Expressionvalue

Can you show your present code ?

First question

I understand that you have as input

let input : String = "pow (2.0,2.0)"

and you want to execute pow (2.0,2.0)

A simple way is to parse the string to extract pow and 2.0 and 2.0

I did the following quick and dirty and tested in playground:

let op = "pow (2.0, 3.0)"
let openBracketIndex = op.index(of: "(") ?? op.startIndex      // test for nil if "(" missing
let closeBracketIndex = op.index(of: ")") ?? op.startIndex     // test for nil if ")" missing
let operatorName = op.prefix(upTo: openBracketIndex).trimmingCharacters(in: CharacterSet.whitespacesAndNewlines)     // thazt should be "pow"

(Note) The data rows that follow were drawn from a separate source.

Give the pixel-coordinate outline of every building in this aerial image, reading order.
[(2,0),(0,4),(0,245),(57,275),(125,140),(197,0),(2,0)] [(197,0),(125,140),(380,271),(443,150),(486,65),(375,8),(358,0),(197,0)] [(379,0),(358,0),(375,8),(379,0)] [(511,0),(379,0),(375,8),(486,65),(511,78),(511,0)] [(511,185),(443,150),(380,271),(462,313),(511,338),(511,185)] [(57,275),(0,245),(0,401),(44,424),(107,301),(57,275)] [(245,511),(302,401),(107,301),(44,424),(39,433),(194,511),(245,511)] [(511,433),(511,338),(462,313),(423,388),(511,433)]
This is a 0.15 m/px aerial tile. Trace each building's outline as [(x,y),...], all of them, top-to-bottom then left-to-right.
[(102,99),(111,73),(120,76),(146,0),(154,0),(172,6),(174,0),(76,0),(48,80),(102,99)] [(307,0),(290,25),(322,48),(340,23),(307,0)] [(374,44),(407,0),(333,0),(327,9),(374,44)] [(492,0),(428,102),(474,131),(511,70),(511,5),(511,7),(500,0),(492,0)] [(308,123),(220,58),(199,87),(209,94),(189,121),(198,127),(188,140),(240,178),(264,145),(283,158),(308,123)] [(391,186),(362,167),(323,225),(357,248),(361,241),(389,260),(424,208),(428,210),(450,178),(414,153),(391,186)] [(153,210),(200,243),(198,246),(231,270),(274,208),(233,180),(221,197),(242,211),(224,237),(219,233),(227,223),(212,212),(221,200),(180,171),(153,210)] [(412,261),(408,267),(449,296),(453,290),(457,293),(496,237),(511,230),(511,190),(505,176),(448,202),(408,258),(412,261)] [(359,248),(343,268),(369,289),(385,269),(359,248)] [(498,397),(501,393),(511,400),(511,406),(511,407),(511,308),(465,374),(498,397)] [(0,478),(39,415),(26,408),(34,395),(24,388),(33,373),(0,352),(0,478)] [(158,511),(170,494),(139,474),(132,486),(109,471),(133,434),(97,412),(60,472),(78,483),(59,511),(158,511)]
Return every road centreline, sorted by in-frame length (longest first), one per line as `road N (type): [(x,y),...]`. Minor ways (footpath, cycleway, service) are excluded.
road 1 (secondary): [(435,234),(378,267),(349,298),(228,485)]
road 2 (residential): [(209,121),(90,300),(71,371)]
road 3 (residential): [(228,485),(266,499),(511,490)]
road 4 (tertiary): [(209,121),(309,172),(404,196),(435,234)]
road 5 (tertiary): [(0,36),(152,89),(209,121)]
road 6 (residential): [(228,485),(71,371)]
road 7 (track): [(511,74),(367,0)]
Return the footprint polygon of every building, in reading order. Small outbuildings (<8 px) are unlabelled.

let operatorStartIndex = op.index(openBracketIndex, offsetBy : 1)
let operatorEndIndex = op.index(closeBracketIndex, offsetBy : -1)
let terms = op[operatorStartIndex...operatorEndIndex]     // That should be "2.0, 2.0", with some extra space

let factors = terms.split(separator: ",").map() { $0.trimmingCharacters(in: CharacterSet.whitespacesAndNewlines) }     // get rid of extras spaces
let firstFactor = Float(factors[0]) ?? 0.0
let secondFactor = Float(factors[1]) ?? 1.0

if operatorName == "pow" {          // Could adapt to other func
    let result = powf(firstFactor, secondFactor)
    print(result)
}

Second question

as 2.0 is square, negative will work

So just call x * x !

Otherwise, use absolute value

let xAbs = abs(x)
let x2 = pow(xAbs, 2.0)

In fact, it is even possible to compute directly the power of a negative number.

The trick is that -1 = exp(i π) // i * Pi

I note ** for power of

so -2.0 = exp(i π) * 2.0

so (-2.0) ** 3.5 = (exp(i π) ** 3.5) * (2.0 ** 3.5) = exp (3.5 i π) * pow(2.0, 3.5)

And then convert exp (3.5 i π) to cos (3.5 i π) + i sin (3.5 i π)

Here it is obviously :

(-2.0) ** 2.0 = (exp(i π) ** 2.0) * (2.0 ** 3.5) = exp (2.0 i π) * pow(2.0, 3.5)

As exp (2 i π) = 1

result is pow(2.0, 3.5) as anticipated.

The func to compute the powIm return a couple (imaginary number)

func powIm(x: Float, y: Float) -> (real: Float, im: Float) {
    if x >= 0 {
        return (powf(x, y), 0)
    }
    let val = powf(-x, y)
    let c = cos(.pi * y)
    let real = (abs(c) > 2e-07 ) ? cos(.pi * y) * val : 0     // avoid rounding artefact
    let s = sin(.pi * y)
    let im = (abs(s) > 2e-07 ) ? sin(.pi * y) * val : 0
   return (real, im)
}

called as

    let result = powIm(firstFactor, secondFactor)

for op = "pow (-2.0, 3.0)"

returns (real: -8.0, im: 0.0)

for op = "pow (-2.5, 3.2)"

returns (real: -15.1832914, im: -11.031291)

Hello,

Thank you for your code and your help !

My code was:

1. let formule = pow(x,3.0)
2. let x = -2.0 //example
3. let expression = NSExpression(format: formule)
4. let objet = ["x":x]
5. let expression1 = NSExpression(format: formule)
6. let ResultatFonction = expression1.expressionValue(with: objet, context: nil)as?Double

My wish is to automatically calculate the formula pow (x, y) for x between -100 and 100 and y between 1 and 10.

I agree for the absolute, but only if the power is an even number.

If you compute pow(x, y) with y integer, that works. Even if y is odd.

let x = pow(-2.0, 3.0) yields -8.0

So, if y is always integer, you can use directly pow()

But if y is not integer, it will not work, and the meaning of pow(x, y) in that case requires to use imaginary numbers.

So are questions 1 and 2 solved for you ?

Yes, Thank for your help !

Good luck. Maybe one day you will need these complex numbers.

And don't bforget to mark the thread as closed.